On spending 11 months in prison

Jillian Anthony [JA]: So who did you encounter [in prison]? What was the experience actually like for you?

SB: So first of all, jail is very loud, and the lights never turn off. So it's a little bit of sensory overload. That said, I was never in a place where there were not at least two or three people who had a vested interest in me being okay. A lot of times we talk about, Well you have to pick sides and join a gang and stuff. That's not how it is, in women's jail at least. And there were actually really nurturing relationships. People watched out for one another. When I was there, I didn't have any supplies, I didn't have any food or hygiene items, or deodorant or anything like that. And people would give me their stuff and just tell me, You can get me when you go to commissary. It was not what you see on TV. I mean, I did see some things that were reminiscent of that, but the people—I was so apprehensive. I was like, God, I'm just gonna have to stick to my own business and just not talk to anyone. And try to not have relationships, because everybody is like, Somebody will do you dirty behind your back, and you don't want to owe anybody anything or have someone lending you things. But people took care of me. And that was both surprising and a huge relief.

JA: To me, that makes sense. I mean, wherever you are, you're going to form community, and you need someone no matter where you are.

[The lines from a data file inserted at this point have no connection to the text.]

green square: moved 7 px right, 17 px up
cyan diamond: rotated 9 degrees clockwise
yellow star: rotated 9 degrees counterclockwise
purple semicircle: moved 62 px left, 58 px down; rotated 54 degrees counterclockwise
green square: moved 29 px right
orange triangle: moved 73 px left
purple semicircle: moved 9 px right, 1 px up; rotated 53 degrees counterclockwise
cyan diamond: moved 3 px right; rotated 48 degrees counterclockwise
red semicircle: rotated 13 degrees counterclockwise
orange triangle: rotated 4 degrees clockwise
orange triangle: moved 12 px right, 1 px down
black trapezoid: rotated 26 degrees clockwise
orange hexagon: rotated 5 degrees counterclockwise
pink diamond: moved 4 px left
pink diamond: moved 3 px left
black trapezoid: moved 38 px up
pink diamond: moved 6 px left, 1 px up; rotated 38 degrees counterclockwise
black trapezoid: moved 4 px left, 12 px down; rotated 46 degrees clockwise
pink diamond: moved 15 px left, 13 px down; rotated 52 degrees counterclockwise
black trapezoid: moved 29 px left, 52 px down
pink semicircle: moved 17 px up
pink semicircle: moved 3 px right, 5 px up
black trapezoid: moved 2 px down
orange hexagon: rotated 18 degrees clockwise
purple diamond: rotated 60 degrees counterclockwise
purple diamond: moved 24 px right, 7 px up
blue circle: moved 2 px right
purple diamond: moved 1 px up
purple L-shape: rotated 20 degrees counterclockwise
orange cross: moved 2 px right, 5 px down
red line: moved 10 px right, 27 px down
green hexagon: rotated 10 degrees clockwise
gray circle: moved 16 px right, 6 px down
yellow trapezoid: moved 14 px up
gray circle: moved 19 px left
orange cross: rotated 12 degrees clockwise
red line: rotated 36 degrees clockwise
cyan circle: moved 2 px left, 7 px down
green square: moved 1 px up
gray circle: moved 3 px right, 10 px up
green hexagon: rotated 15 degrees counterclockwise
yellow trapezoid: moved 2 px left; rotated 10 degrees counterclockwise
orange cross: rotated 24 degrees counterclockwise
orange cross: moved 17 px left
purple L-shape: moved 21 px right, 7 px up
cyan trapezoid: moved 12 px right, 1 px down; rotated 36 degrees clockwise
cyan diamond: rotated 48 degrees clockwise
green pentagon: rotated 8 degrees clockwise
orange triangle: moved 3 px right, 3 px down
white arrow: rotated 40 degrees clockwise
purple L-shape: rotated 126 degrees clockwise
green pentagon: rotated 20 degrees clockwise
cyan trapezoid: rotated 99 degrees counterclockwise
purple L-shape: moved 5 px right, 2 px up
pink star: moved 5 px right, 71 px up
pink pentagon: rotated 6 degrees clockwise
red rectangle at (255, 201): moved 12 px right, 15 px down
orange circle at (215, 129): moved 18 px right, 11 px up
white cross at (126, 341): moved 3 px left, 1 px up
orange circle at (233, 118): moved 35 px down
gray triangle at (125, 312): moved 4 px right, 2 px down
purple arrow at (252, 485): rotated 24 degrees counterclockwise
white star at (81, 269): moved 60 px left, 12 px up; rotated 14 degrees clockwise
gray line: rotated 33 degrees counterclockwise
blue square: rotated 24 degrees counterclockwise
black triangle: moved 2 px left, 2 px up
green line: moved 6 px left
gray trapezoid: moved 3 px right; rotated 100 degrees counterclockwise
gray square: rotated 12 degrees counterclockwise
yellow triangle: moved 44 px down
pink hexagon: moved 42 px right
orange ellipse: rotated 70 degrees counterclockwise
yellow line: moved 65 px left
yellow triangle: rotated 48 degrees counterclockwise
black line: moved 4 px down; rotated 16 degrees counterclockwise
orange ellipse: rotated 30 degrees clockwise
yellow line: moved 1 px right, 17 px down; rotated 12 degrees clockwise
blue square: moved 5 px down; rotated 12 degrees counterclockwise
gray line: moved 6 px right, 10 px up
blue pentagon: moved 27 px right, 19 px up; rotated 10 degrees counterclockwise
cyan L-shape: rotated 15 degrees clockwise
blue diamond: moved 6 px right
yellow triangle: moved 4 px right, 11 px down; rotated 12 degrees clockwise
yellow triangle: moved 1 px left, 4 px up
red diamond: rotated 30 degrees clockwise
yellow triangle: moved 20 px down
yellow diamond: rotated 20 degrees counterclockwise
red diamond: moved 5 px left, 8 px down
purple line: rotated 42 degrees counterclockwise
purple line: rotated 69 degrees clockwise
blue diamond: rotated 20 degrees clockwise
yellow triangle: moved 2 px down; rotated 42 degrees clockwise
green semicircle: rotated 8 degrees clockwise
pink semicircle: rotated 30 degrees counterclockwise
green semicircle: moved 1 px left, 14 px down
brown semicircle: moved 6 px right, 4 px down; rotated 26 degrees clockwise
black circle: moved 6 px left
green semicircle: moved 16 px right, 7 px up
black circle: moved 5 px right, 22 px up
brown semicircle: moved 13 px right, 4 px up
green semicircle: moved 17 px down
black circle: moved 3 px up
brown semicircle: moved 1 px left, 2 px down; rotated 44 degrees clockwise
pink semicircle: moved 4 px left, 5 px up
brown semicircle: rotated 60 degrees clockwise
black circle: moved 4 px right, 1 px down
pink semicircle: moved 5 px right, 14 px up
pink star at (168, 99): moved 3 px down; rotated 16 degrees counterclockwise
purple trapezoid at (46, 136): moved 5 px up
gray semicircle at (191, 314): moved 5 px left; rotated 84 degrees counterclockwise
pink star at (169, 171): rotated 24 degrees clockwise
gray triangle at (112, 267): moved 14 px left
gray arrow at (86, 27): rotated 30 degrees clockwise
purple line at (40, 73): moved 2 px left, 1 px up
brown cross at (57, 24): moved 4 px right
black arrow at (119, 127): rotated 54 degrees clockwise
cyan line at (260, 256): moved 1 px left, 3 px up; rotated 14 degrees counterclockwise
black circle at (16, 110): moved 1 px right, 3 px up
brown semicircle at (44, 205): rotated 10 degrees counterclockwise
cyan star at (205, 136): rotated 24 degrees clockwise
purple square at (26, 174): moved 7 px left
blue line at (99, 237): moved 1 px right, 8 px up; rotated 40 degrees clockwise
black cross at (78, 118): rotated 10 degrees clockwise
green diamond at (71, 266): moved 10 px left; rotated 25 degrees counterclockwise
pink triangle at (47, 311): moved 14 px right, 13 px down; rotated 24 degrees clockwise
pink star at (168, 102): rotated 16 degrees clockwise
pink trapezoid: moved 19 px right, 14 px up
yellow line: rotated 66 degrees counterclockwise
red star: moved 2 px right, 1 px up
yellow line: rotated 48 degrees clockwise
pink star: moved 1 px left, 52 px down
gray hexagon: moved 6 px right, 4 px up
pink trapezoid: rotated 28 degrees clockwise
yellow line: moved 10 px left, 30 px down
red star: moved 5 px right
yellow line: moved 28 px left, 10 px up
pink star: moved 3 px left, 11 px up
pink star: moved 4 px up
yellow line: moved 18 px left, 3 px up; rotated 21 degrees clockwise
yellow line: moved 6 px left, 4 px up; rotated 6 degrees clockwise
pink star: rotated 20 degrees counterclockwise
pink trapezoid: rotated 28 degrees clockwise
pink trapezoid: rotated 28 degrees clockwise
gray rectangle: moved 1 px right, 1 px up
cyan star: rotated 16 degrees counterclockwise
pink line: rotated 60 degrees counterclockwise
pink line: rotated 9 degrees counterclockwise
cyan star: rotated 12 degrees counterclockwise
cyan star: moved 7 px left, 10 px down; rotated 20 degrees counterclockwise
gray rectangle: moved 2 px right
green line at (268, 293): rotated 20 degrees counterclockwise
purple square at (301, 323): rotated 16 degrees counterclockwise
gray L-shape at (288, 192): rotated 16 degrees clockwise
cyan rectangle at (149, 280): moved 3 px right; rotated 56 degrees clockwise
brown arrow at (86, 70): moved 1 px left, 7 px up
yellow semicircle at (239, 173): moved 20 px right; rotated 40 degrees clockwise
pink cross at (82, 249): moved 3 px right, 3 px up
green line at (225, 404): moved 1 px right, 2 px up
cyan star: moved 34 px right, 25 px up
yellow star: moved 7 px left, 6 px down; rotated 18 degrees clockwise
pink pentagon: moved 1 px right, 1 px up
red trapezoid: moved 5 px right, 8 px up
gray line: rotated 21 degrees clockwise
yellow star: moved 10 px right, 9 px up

SB: Yeah, for sure. It's just interesting how the messages that we receive about certain places convince us otherwise.

JA: Well, we're supposed to think of prisoners as nonhuman people.

SB: Exactly.

JA: When in fact, many people know someone incarcerated or formerly incarcerated. [Editors’ note: Nearly half of all Americans have had a family member in jail or prison.]

On Alcoholics Anonymous, and spending her first year sober in prison

JA: And that year that you were in prison almost a year was also your first year sober, right?

SB: Yes.

JA: So what was that experience? How did you deal with that in prison?

SB: I said the Serenity Prayer constantly. I have anxiety. And so to cope with the sense that I'm going to freak out and I can't leave, I would just say the Serenity Prayer over and over and over again, almost like a mantra. And I slept a lot. I would tie a sock around my eyes so that the sunlight wouldn't get in. And I would just try to sleep as much as possible, and wrote a lot of letters. You're allowed to get magazines in there, and so I had my mom sending me, like, Self magazine, like, I'm going to get ripped! Never happened. But it was nice, because you can't have perfume or anything inside. And women's magazines would have perfume ads. So we'd rip those out and secretly use them so that when our guests came, we smelled nice.

So it was a lot of little attempts at self-care, wherever I could find them. Just one day at a time. Early in recovery, I was definitely more of like a Big Book Thumper than I am now. But the 12-step program works for a lot of people. And it got me sober. And some people keep their relationship with meetings and 12-step stuff, some people move on to do other things. I'm one of the latter. But early on, it was definitely my relationship with my AA family and my sponsors that were out here writing me letters and stuff that kept me going throughout that.

How her time in prison pushed her toward education and activism

SB: Being incarcerated—being within a system that I really didn't know anyone who had been impacted by, didn't know anything about other than what I'd seen on TV and read about in the news and stuff, seeing the race and class dynamics that were at play—was an eye-opening experience. I wish that I was woke to these issues way earlier. But I was a late bloomer. There are issues of systemic racism in every institution in society, but in particular within the criminal justice system, and then issues of class and gender as well—how indigent people are incarcerated, people who don't have families to support them, how they suffer needlessly, without the basic resources that you really need to just survive. I could not not think about that shit when I was in there.

When I found out I made parole, I was so grateful. I was so grateful. I told myself, one, I'm never coming back to this place ever. And two, I'm never going to forget the women that I'm leaving behind here, ever. It shaped the way I view the world. For the rest of my life.